Not everyone was receptive to that idea, though.
‘In the middle of my thesis defence at the end of the first year, the non-Christian head of the panel rather bluntly asked: “why the **** should I care about what evangelicals think about education? Evangelicals always want to ride in and fix the world, but you’re not actually listening to what’s going on in this space.”
‘That haunted me. Why should my differently-believing neighbour care about what Christianity has to say to education? It challenged me to listen properly to what people were actually experiencing, what was actually going on – and then form my response.
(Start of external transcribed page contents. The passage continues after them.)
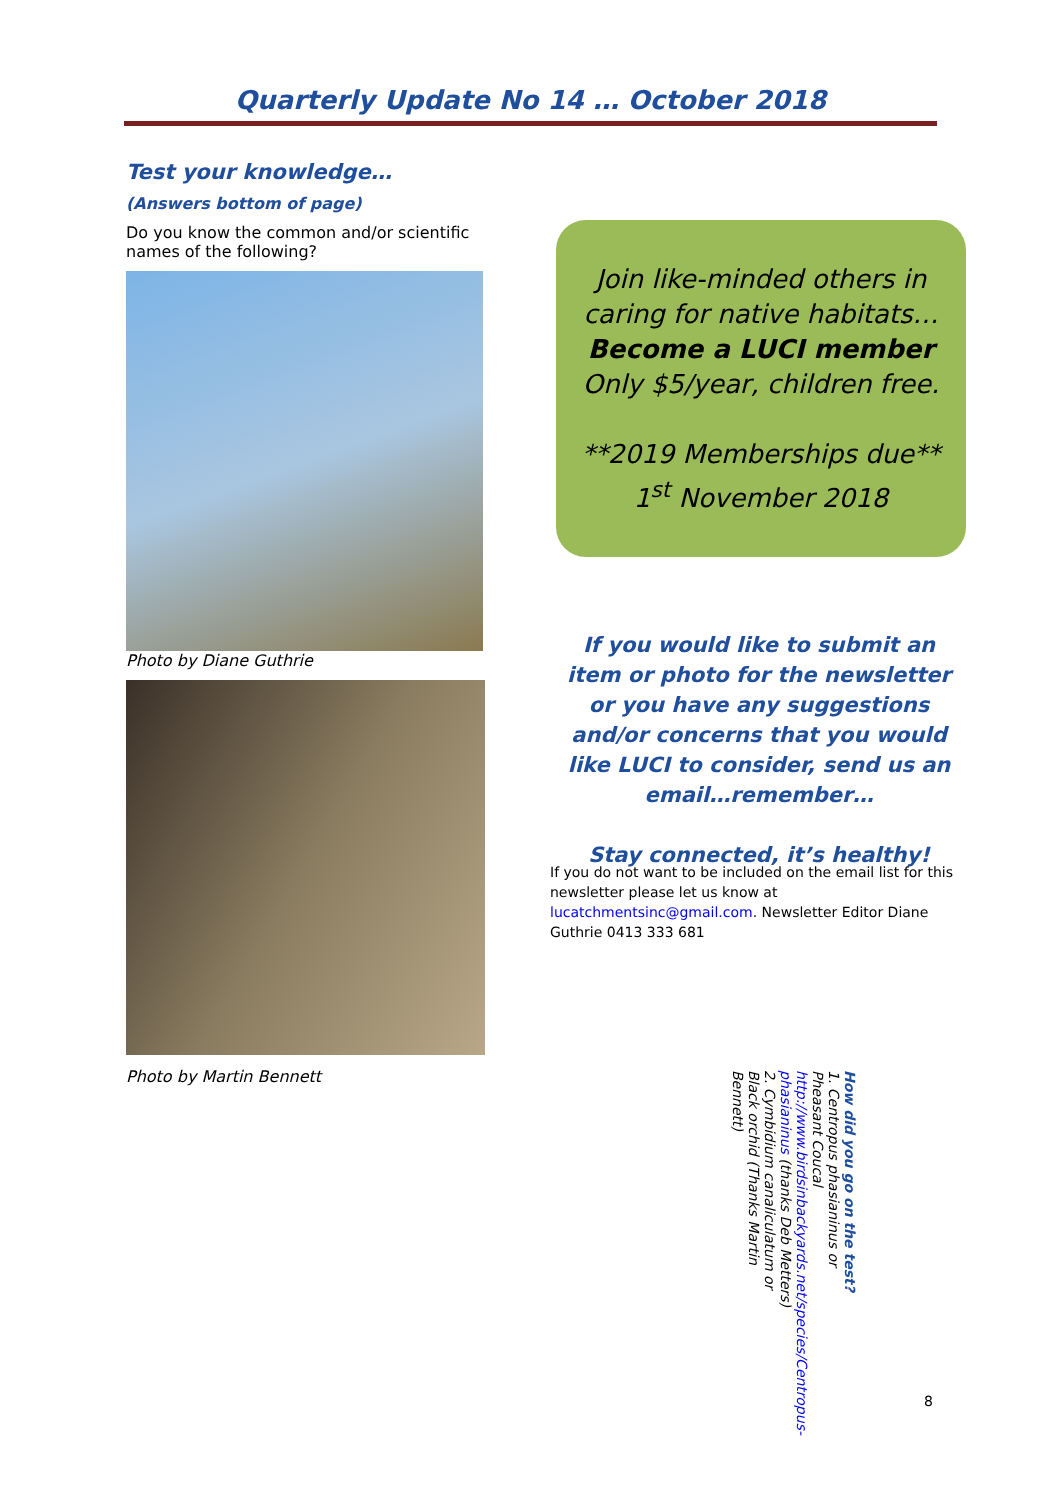Quarterly Update No 14 … October 2018
Test your knowledge…
(Answers bottom of page)
Do you know the common and/or scientific names of the following?
Photo by Diane Guthrie
Photo by Martin Bennett
Join like-minded others in caring for native habitats…
Become a LUCI member
Only $5/year, children free.
**2019 Memberships due**
1<sup>st</sup> November 2018
If you would like to submit an item or photo for the newsletter or you have any suggestions and/or concerns that you would like LUCI to consider, send us an email…remember…
Stay connected, it’s healthy!
If you do not want to be included on the email list for this newsletter please let us know at lucatchmentsinc@gmail.com. Newsletter Editor Diane Guthrie 0413 333 681
How did you go on the test?
1. Centropus phasianinus or Pheasant Coucal http://www.birdsinbackyards.net/species/Centropus-phasianinus (thanks Deb Metters)
2. Cymbidium canaliculatum or Black orchid (Thanks Martin Bennett)
8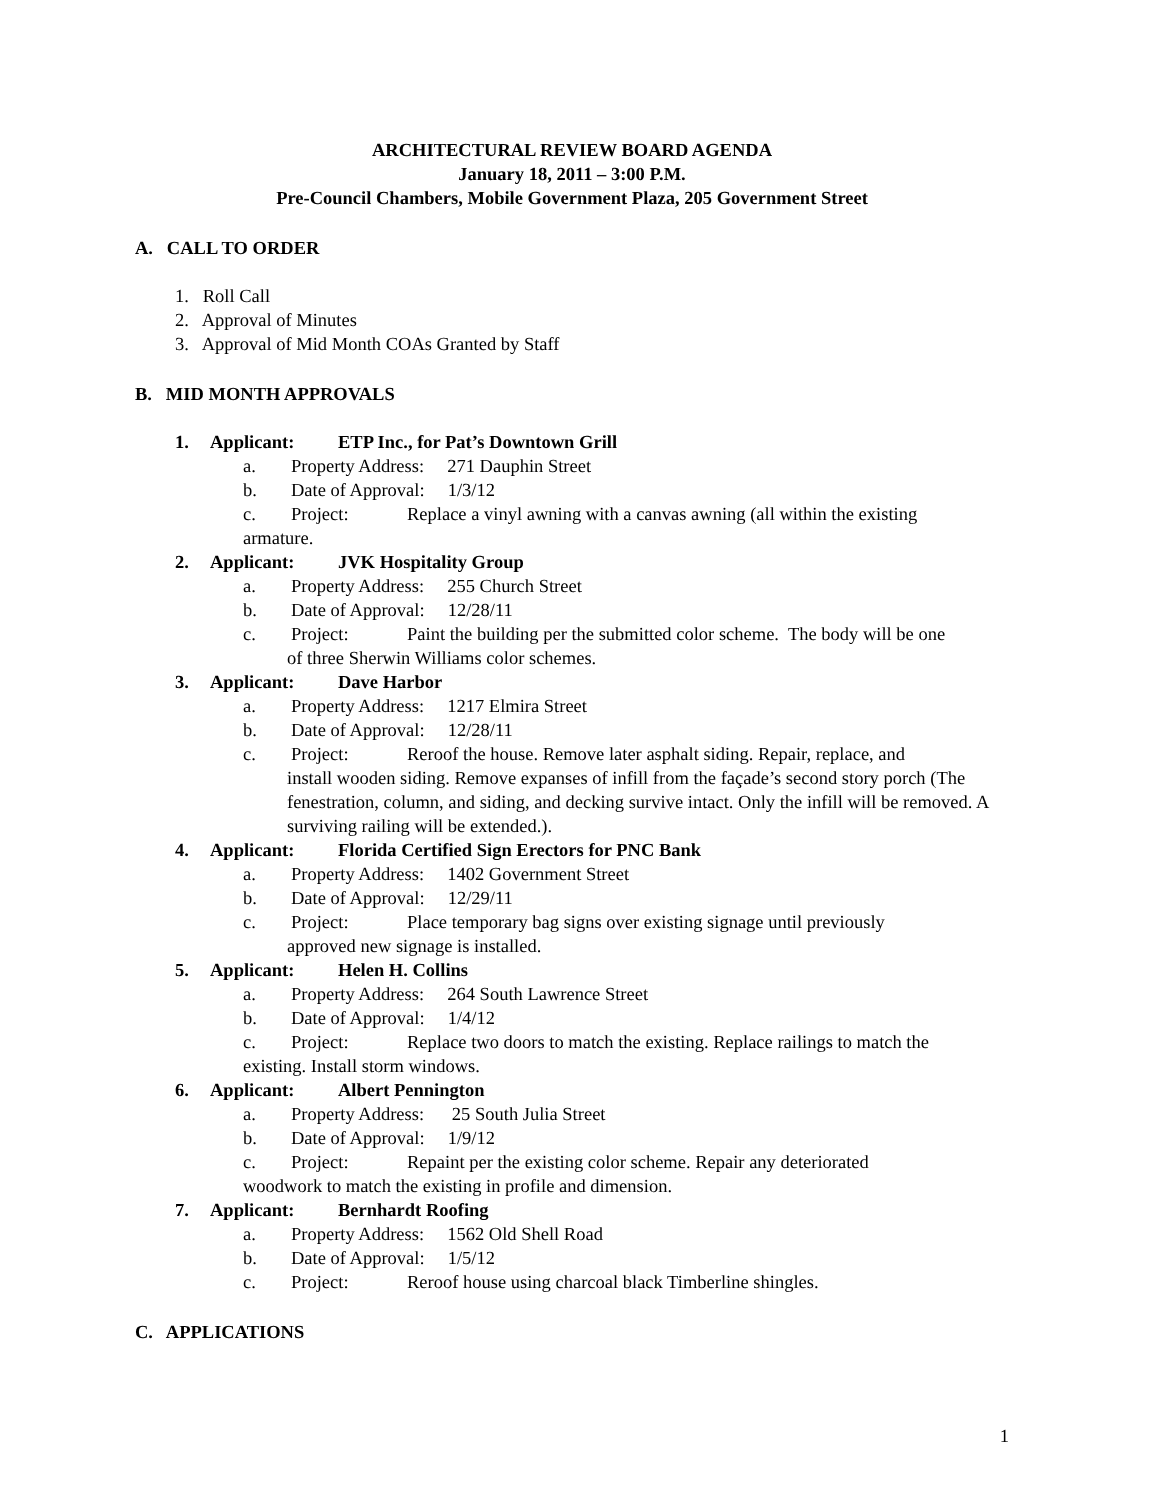ARCHITECTURAL REVIEW BOARD AGENDA
January 18, 2011 – 3:00 P.M.
Pre-Council Chambers, Mobile Government Plaza, 205 Government Street
A. CALL TO ORDER
1. Roll Call
2. Approval of Minutes
3. Approval of Mid Month COAs Granted by Staff
B. MID MONTH APPROVALS
1. Applicant: ETP Inc., for Pat’s Downtown Grill
a. Property Address: 271 Dauphin Street
b. Date of Approval: 1/3/12
c. Project: Replace a vinyl awning with a canvas awning (all within the existing
armature.
2. Applicant: JVK Hospitality Group
a. Property Address: 255 Church Street
b. Date of Approval: 12/28/11
c. Project: Paint the building per the submitted color scheme. The body will be one
of three Sherwin Williams color schemes.
3. Applicant: Dave Harbor
a. Property Address: 1217 Elmira Street
b. Date of Approval: 12/28/11
c. Project: Reroof the house. Remove later asphalt siding. Repair, replace, and
install wooden siding. Remove expanses of infill from the façade’s second story porch (The fenestration, column, and siding, and decking survive intact. Only the infill will be removed. A surviving railing will be extended.).
4. Applicant: Florida Certified Sign Erectors for PNC Bank
a. Property Address: 1402 Government Street
b. Date of Approval: 12/29/11
c. Project: Place temporary bag signs over existing signage until previously
approved new signage is installed.
5. Applicant: Helen H. Collins
a. Property Address: 264 South Lawrence Street
b. Date of Approval: 1/4/12
c. Project: Replace two doors to match the existing. Replace railings to match the
existing. Install storm windows.
6. Applicant: Albert Pennington
a. Property Address: 25 South Julia Street
b. Date of Approval: 1/9/12
c. Project: Repaint per the existing color scheme. Repair any deteriorated
woodwork to match the existing in profile and dimension.
7. Applicant: Bernhardt Roofing
a. Property Address: 1562 Old Shell Road
b. Date of Approval: 1/5/12
c. Project: Reroof house using charcoal black Timberline shingles.
C. APPLICATIONS
1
‘Three years later, at my final thesis defence, the same person said they could now see that Christianity did have a valid role to play in education. That huge, positive shift was the result of me having listened properly before I tried to mould the culture I was in.’
Above all, Dave is optimistic about LICC’s growing mission. ‘Our focus on frontlines and whole-life discipleship, on equipping people to embody fruitfulness and give a taste of the Kingdom right where they are, is an idea whose time has come.
‘Whoever we are, wherever we are, God can work through us to change the cultures we’re in for the better.’